PAGE TEXT:
****

GLSL: How to get pixel x,y,z world position?

Rookie picture Rookie · Feb 4, 2011 · Viewed 44.9k times · Source

I want to adjust the colors depending on which xyz position they are in the world.

I tried this in my fragment shader:

varying vec4 verpos;

void main(){
    vec4 c;
    c.x = verpos.x;
    c.y = verpos.y;
    c.z = verpos.z;
    c.w = 1.0;

    gl_FragColor = c;
}

but it seems that the colors change depending on my camera angle/position, how do i make the coords independent from my camera position/angle?

Heres my vertex shader:

varying vec4 verpos;

void main(){
    gl_Position = ftransform();
    verpos = gl_ModelViewMatrix*gl_Vertex;
}

Edit2: changed title, so i want world coords, not screen coords!

Edit3: added my full code

Answer

kynnysmatto picture kynnysmatto · Feb 4, 2011

In vertex shader you have gl_Vertex (or something else if you don't use fixed pipeline) which is the position of a vertex in model coordinates. Multiply the model matrix by gl_Vertex and you'll get the vertex position in world coordinates. Assign this to a varying variable, and then read its value in fragment shader and you'll get the position of the fragment in world coordinates.

Now the problem in this is that you don't necessarily have any model matrix if you use the default modelview matrix of OpenGL, which is a combination of both model and view matrices. I usually solve this problem by having two separate matrices instead of just one modelview matrix:

  1. model matrix (maps model coordinates to world coordinates), and
  2. view matrix (maps world coordinates to camera coordinates).

So just pass two different matrices to your vertex shader separately. You can do this by defining

uniform mat4 view_matrix;
uniform mat4 model_matrix;

In the beginning of your vertex shader. And then instead of ftransform(), say:

gl_Position = gl_ProjectionMatrix * view_matrix * model_matrix * gl_Vertex;

In the main program you must write values to both of these new matrices. First, to get the view matrix, do the camera transformations with glLoadIdentity(), glTranslate(), glRotate() or gluLookAt() or what ever you prefer as you would normally do, but then call glGetFloatv(GL_MODELVIEW_MATRIX, &array); in order to get the matrix data to an array. And secondly, in a similar way, to get the model matrix, also call glLoadIdentity(); and do the object transformations with glTranslate(), glRotate(), glScale() etc. and finally call glGetFloatv(GL_MODELVIEW_MATRIX, &array); to get the matrix data out of OpenGL, so you can send it to your vertex shader. Especially note that you need to call glLoadIdentity() before beginning to transform the object. Normally you would first transform the camera and then transform the object which would result in one matrix that does both the view and model functions. But because you're using separate matrices you need to reset the matrix after camera transformations with glLoadIdentity().

gl_FragCoord are the pixel coordinates and not world coordinates.

****

RECORDED DATA:
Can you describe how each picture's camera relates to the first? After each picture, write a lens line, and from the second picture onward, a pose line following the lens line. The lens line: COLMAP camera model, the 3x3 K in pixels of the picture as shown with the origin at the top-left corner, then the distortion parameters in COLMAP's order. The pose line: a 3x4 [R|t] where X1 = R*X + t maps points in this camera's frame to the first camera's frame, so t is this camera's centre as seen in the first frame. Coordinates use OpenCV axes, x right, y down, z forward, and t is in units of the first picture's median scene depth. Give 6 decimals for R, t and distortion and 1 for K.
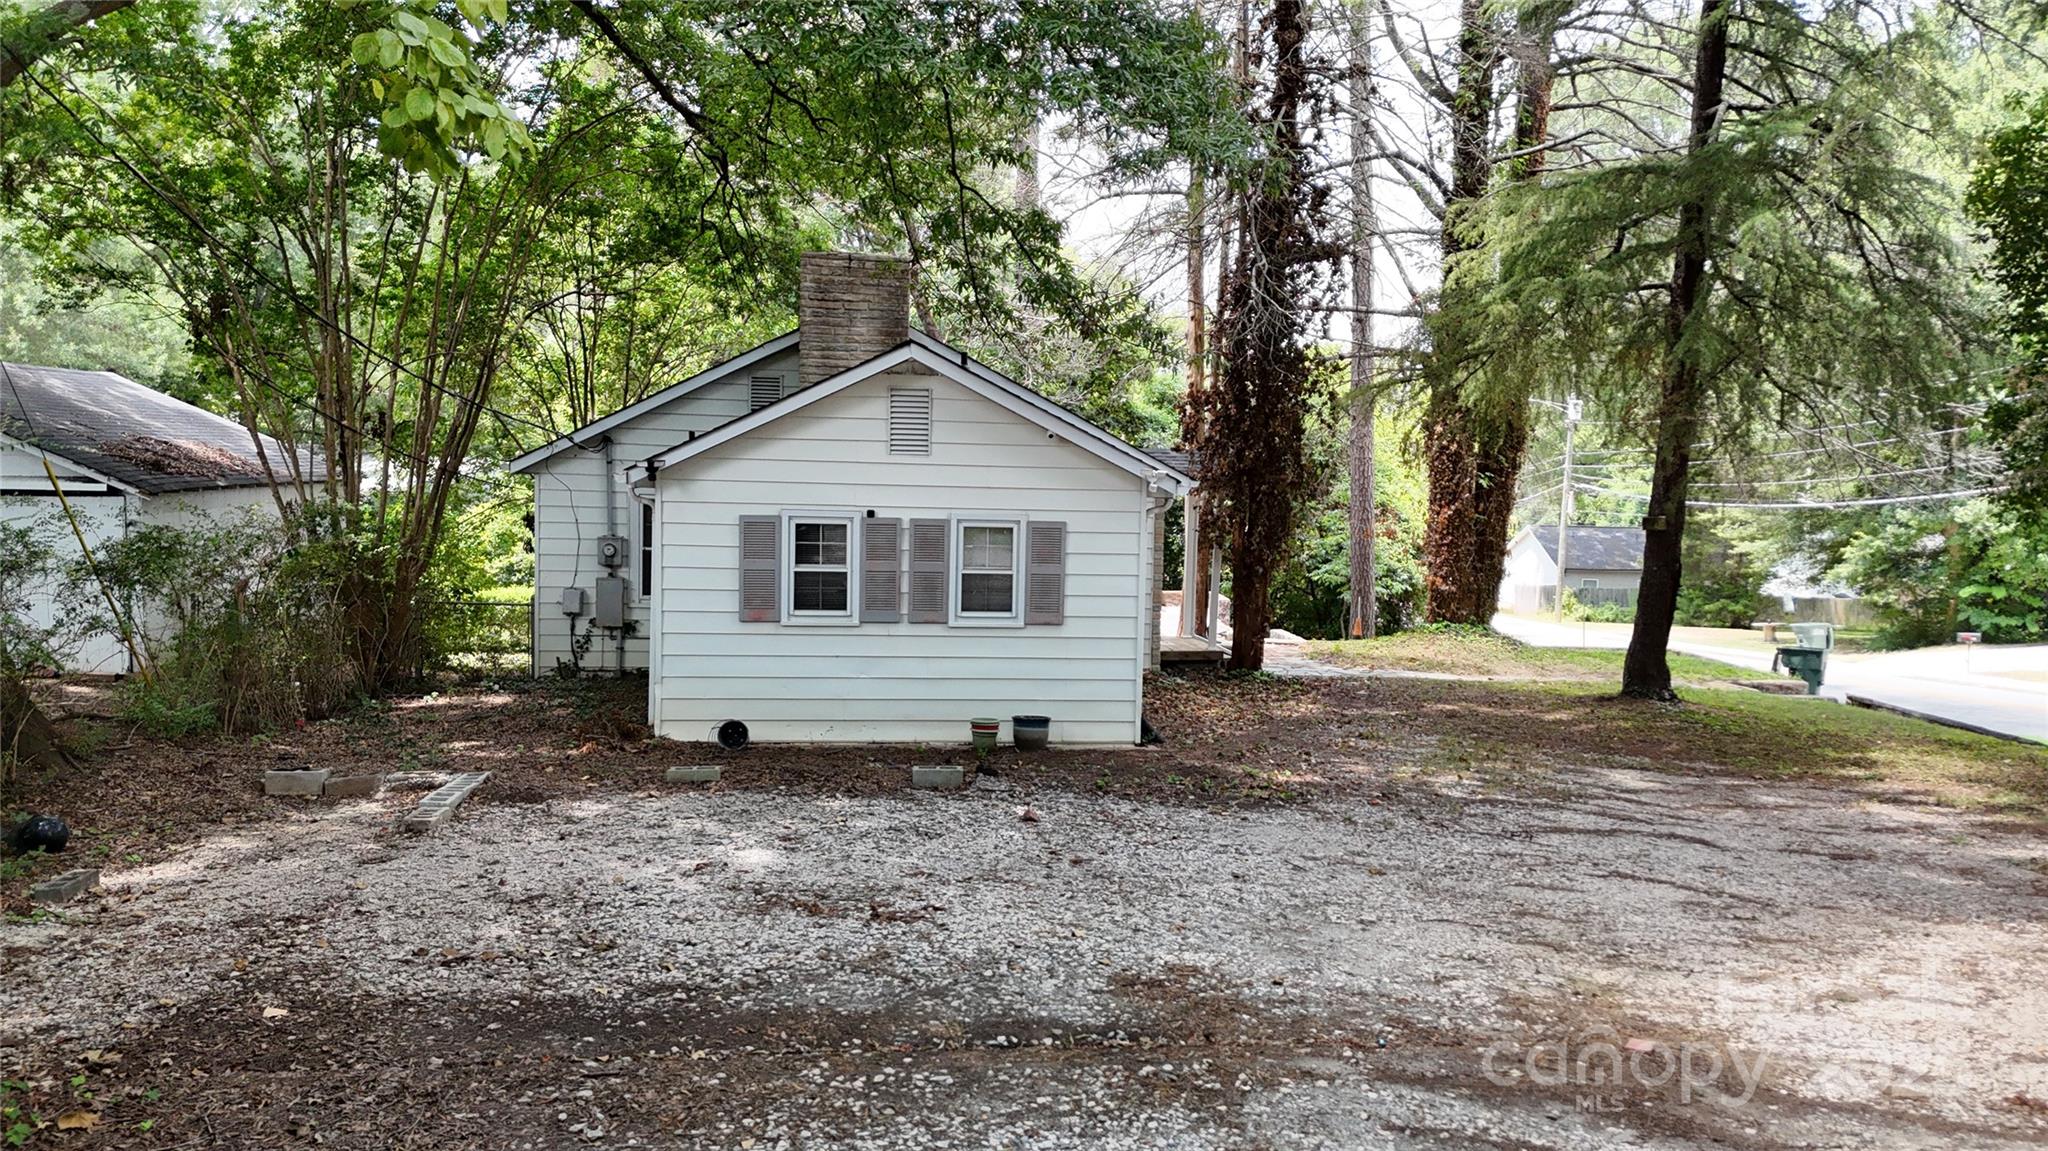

****

WHAT TO DO:
- a) According to the GLSL page, what kind of coordinates does gl_FragCoord give?
- b) Please transcribe the GLSL page word for word from "Edit2: changed title, so" up to and including "fragment in world coordinates.".
The material is separate from the GLSL page.

RESULTS FOR EACH TASK:
- a) Pixel coordinates, not world coordinates.

- b)
Edit2: changed title, so i want world coords, not screen coords!

Edit3: added my full code

Answer

kynnysmatto picture kynnysmatto · Feb 4, 2011

In vertex shader you have gl_Vertex (or something else if you don't use fixed pipeline) which is the position of a vertex in model coordinates. Multiply the model matrix by gl_Vertex and you'll get the vertex position in world coordinates. Assign this to a varying variable, and then read its value in fragment shader and you'll get the position of the fragment in world coordinates.